-------- Material supplied

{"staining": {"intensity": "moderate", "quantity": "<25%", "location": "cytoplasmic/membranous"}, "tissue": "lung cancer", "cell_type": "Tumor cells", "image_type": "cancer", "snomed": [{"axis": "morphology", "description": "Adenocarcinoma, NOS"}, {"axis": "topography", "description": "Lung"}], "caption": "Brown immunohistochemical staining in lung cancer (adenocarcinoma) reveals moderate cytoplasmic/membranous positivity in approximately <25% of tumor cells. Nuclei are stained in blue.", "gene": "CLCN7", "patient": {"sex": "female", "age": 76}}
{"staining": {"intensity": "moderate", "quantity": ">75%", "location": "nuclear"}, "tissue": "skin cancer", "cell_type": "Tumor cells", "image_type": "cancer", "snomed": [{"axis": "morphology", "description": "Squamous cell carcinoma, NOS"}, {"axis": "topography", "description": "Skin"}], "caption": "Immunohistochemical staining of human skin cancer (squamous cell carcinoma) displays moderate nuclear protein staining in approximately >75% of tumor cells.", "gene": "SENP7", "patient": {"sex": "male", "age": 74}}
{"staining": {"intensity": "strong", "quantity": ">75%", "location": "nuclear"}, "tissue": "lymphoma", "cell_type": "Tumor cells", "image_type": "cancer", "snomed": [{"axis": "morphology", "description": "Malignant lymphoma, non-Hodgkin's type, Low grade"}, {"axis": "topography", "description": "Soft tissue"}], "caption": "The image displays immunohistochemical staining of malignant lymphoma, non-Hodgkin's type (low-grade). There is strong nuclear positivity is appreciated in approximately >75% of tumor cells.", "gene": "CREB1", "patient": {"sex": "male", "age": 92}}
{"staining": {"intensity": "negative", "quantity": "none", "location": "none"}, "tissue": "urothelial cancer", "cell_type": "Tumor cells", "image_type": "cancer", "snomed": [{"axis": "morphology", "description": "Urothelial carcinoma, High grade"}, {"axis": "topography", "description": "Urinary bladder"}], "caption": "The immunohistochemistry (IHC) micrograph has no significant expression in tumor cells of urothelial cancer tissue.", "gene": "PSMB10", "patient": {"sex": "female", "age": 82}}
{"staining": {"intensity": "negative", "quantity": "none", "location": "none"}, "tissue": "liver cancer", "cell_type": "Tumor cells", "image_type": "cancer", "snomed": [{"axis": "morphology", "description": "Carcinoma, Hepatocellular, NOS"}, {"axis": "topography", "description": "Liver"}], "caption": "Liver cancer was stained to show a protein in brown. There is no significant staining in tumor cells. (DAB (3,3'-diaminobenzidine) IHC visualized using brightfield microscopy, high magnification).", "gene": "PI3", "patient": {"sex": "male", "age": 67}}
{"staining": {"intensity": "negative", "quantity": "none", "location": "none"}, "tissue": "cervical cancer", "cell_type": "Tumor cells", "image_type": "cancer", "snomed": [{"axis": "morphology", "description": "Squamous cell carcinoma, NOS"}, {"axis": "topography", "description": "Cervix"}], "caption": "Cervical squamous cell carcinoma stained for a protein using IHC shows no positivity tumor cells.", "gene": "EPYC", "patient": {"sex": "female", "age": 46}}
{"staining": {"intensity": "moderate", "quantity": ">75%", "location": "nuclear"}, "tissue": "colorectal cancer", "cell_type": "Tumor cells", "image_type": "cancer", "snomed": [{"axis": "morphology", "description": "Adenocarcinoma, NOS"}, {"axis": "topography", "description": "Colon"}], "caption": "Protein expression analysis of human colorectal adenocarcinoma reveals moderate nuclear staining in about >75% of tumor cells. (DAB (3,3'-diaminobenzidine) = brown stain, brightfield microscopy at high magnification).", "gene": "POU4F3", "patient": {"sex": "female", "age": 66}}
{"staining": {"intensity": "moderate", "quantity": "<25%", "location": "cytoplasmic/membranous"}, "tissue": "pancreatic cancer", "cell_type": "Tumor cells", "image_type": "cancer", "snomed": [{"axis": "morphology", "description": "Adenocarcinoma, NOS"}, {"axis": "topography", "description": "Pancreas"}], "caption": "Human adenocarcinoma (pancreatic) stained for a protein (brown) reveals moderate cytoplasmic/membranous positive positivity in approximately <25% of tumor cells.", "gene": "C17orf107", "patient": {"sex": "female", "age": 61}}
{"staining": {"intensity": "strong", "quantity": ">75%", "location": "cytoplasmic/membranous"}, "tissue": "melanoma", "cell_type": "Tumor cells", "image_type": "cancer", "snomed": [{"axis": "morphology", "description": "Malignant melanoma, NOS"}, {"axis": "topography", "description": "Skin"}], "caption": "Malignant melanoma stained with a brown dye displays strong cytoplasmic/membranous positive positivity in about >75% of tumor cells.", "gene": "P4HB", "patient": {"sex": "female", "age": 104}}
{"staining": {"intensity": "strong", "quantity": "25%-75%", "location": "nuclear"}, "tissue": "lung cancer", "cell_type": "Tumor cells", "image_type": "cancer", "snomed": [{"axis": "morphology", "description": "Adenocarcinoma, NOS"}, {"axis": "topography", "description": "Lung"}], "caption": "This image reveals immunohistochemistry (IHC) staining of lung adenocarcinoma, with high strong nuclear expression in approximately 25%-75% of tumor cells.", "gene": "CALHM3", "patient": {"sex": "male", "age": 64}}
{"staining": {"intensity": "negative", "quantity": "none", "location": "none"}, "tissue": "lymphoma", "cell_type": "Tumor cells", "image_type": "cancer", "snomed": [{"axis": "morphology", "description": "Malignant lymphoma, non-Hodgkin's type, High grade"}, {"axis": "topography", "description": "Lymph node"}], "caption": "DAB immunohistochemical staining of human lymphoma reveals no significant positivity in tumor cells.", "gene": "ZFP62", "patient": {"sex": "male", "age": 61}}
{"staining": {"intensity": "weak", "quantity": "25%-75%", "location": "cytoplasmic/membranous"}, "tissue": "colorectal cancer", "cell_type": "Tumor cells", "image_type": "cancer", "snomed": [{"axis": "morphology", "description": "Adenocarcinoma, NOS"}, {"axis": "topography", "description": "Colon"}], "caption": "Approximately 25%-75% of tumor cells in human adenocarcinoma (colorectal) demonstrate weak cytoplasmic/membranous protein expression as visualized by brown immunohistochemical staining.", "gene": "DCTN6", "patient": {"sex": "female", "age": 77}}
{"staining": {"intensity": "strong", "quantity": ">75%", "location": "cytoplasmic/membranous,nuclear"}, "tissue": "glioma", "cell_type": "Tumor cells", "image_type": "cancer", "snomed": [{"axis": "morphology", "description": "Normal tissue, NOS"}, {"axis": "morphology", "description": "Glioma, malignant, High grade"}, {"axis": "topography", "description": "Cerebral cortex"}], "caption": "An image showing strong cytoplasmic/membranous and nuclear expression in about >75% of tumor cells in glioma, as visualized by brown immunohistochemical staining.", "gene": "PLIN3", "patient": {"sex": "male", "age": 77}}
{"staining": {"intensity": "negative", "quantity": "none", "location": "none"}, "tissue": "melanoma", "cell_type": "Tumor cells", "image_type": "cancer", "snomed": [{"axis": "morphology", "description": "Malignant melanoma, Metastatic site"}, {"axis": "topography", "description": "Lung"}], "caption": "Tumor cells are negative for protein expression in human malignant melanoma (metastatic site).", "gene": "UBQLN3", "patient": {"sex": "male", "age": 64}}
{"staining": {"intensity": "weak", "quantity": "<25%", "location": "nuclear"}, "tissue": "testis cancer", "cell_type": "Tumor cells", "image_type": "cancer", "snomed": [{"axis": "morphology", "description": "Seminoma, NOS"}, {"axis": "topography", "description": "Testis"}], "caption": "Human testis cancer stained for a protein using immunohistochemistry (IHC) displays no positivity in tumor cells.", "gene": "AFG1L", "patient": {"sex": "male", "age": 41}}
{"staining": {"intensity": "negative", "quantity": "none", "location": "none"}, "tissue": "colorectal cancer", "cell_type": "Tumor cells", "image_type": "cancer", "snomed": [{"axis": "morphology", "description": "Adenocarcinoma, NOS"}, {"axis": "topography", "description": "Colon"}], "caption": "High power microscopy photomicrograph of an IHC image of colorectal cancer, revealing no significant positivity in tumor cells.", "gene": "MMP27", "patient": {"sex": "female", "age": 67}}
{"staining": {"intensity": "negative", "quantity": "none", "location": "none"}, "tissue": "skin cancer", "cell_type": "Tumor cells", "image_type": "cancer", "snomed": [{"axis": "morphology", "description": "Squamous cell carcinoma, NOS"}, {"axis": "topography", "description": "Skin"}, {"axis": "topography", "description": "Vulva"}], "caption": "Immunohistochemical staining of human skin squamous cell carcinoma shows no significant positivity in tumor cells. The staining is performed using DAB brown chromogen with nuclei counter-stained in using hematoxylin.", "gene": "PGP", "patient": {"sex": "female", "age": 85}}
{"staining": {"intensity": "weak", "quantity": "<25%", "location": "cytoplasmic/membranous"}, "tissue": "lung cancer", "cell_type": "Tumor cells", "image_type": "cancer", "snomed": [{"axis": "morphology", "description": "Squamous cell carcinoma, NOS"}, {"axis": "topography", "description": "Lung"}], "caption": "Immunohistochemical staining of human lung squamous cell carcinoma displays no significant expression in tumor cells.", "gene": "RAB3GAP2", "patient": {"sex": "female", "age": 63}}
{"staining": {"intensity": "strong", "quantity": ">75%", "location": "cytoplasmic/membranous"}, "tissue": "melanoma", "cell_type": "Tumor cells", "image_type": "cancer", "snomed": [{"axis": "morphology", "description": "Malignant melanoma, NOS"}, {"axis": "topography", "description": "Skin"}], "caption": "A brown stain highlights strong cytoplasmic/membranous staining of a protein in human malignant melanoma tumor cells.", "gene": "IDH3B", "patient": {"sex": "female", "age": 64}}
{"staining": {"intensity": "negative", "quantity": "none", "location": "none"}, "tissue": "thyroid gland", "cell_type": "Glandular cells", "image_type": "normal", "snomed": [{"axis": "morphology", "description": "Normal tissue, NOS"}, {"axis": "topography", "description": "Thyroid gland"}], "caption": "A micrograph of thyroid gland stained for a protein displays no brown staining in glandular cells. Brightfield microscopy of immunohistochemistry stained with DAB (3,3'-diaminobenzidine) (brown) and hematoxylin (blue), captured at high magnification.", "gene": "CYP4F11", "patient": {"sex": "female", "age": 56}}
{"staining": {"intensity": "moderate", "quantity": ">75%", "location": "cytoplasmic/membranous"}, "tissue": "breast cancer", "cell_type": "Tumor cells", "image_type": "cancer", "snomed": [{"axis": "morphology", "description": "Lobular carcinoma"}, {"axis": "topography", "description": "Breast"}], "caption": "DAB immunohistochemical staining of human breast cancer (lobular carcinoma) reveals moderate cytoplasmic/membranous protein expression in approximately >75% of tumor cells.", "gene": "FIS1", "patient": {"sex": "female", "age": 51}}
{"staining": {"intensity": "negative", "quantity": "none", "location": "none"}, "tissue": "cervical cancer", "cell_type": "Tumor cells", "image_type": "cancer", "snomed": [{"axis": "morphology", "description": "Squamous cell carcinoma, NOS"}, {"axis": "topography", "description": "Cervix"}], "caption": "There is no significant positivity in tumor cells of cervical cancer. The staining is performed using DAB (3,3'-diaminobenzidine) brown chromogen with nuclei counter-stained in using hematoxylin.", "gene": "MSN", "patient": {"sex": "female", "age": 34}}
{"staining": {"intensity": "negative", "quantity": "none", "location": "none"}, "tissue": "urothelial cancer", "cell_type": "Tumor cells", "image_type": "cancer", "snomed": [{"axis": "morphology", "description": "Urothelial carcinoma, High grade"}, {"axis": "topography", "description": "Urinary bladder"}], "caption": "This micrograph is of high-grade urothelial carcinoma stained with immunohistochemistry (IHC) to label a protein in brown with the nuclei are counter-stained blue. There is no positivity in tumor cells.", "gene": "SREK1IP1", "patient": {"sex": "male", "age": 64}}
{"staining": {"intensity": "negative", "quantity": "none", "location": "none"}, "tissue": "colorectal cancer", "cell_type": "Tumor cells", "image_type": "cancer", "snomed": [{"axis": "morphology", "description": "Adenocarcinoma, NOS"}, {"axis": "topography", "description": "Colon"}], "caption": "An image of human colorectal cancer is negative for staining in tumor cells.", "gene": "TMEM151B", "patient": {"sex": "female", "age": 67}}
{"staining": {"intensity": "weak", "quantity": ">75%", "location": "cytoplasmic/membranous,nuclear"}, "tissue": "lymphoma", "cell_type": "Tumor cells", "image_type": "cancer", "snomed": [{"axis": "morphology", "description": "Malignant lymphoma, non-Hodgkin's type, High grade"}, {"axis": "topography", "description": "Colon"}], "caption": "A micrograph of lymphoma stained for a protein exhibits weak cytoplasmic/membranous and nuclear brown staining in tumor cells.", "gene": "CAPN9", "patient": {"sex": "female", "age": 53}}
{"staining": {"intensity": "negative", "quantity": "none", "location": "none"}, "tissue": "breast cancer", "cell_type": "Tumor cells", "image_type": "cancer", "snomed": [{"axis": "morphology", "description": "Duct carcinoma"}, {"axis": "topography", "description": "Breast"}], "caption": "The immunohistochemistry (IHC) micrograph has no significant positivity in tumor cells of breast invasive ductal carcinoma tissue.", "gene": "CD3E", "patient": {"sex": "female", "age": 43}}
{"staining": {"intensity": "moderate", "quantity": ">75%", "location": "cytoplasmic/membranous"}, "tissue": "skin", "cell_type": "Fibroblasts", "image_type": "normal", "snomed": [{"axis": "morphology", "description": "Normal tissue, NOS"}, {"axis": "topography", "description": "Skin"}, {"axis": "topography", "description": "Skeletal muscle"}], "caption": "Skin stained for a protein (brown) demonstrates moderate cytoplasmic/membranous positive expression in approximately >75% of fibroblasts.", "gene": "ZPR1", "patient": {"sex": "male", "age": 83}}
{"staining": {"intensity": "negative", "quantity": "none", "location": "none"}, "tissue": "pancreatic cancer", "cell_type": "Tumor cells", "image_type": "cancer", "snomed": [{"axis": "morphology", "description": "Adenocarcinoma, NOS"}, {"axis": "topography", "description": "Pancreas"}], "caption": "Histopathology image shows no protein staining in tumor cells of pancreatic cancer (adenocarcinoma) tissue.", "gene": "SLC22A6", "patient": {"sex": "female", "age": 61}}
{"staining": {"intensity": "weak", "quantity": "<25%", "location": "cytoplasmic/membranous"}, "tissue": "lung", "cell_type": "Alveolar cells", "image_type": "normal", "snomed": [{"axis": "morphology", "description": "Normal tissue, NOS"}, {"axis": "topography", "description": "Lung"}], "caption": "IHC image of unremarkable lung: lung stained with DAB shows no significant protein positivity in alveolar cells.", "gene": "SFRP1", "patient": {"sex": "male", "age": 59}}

----------------

In the entries above, the lines from the one bearing "image showing strong" up to and including the one bearing "cells are negative" should be transcribed exactly; no other line is wanted.

{"staining": {"intensity": "strong", "quantity": ">75%", "location": "cytoplasmic/membranous,nuclear"}, "tissue": "glioma", "cell_type": "Tumor cells", "image_type": "cancer", "snomed": [{"axis": "morphology", "description": "Normal tissue, NOS"}, {"axis": "morphology", "description": "Glioma, malignant, High grade"}, {"axis": "topography", "description": "Cerebral cortex"}], "caption": "An image showing strong cytoplasmic/membranous and nuclear expression in about >75% of tumor cells in glioma, as visualized by brown immunohistochemical staining.", "gene": "PLIN3", "patient": {"sex": "male", "age": 77}}
{"staining": {"intensity": "negative", "quantity": "none", "location": "none"}, "tissue": "melanoma", "cell_type": "Tumor cells", "image_type": "cancer", "snomed": [{"axis": "morphology", "description": "Malignant melanoma, Metastatic site"}, {"axis": "topography", "description": "Lung"}], "caption": "Tumor cells are negative for protein expression in human malignant melanoma (metastatic site).", "gene": "UBQLN3", "patient": {"sex": "male", "age": 64}}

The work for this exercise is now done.